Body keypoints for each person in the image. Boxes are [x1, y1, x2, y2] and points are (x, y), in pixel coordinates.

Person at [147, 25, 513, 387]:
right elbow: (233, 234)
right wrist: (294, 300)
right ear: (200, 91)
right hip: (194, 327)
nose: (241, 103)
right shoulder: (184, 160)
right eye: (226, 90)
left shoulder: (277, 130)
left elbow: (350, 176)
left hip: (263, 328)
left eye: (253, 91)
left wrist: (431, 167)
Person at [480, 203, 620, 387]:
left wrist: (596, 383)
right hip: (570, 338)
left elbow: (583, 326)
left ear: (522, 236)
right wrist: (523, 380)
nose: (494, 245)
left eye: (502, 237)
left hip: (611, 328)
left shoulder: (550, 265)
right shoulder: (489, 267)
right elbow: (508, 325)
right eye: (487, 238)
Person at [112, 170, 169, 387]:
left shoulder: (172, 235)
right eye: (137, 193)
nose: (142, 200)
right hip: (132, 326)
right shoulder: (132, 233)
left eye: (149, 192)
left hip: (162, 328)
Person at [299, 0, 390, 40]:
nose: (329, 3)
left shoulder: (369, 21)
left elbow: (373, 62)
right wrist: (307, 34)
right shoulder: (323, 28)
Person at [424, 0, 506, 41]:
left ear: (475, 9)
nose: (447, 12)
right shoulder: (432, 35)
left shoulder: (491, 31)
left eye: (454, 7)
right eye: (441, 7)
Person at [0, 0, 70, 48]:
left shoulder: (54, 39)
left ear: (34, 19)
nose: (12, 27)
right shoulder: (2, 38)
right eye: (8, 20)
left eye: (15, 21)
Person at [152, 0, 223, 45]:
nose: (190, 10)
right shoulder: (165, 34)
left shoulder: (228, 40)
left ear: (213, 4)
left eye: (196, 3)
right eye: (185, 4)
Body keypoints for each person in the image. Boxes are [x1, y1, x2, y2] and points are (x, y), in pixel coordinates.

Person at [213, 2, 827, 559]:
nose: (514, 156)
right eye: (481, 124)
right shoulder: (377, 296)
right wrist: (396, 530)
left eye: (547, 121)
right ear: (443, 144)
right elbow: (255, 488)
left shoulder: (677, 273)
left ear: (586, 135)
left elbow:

_Your instructions:_ Return the full data above, line for line.

_Expected answer:_
Body keypoints for each person in the image. Boxes are [x1, y1, x2, y2] and points are (x, y), in pixel coordinates.

Person at [147, 25, 513, 387]:
right elbow: (233, 234)
right wrist: (294, 300)
right ear: (200, 91)
right hip: (194, 327)
nose: (241, 103)
right shoulder: (184, 160)
right eye: (226, 90)
left shoulder: (277, 130)
left elbow: (350, 176)
left hip: (263, 328)
left eye: (253, 91)
left wrist: (431, 167)
Person at [480, 203, 620, 387]:
left wrist: (596, 383)
right hip: (570, 338)
left elbow: (583, 326)
left ear: (522, 236)
right wrist: (523, 380)
nose: (494, 245)
left eye: (502, 237)
left hip: (611, 328)
left shoulder: (550, 265)
right shoulder: (489, 267)
right elbow: (508, 325)
right eye: (487, 238)
Person at [112, 170, 169, 387]:
left shoulder: (172, 235)
right eye: (137, 193)
nose: (142, 200)
right hip: (132, 326)
right shoulder: (132, 233)
left eye: (149, 192)
left hip: (162, 328)
Person at [299, 0, 390, 40]:
nose: (329, 3)
left shoulder: (369, 21)
left elbow: (373, 62)
right wrist: (307, 34)
right shoulder: (323, 28)
Person at [424, 0, 506, 41]:
left ear: (475, 9)
nose: (447, 12)
right shoulder: (432, 35)
left shoulder: (491, 31)
left eye: (454, 7)
right eye: (441, 7)
Person at [0, 0, 70, 48]:
left shoulder: (54, 39)
left ear: (34, 19)
nose: (12, 27)
right shoulder: (2, 38)
right eye: (8, 20)
left eye: (15, 21)
Person at [152, 0, 223, 45]:
nose: (190, 10)
right shoulder: (165, 34)
left shoulder: (228, 40)
left ear: (213, 4)
left eye: (196, 3)
right eye: (185, 4)
Body keypoints for each person in the image. Boxes are [x1, y1, x2, y2] and points are (x, y), in pixel coordinates.

Person at [213, 2, 827, 559]:
nose: (514, 156)
right eye: (481, 124)
right shoulder: (377, 296)
right wrist: (396, 530)
left eye: (547, 121)
right ear: (443, 144)
right elbow: (255, 488)
left shoulder: (677, 273)
left ear: (586, 135)
left elbow:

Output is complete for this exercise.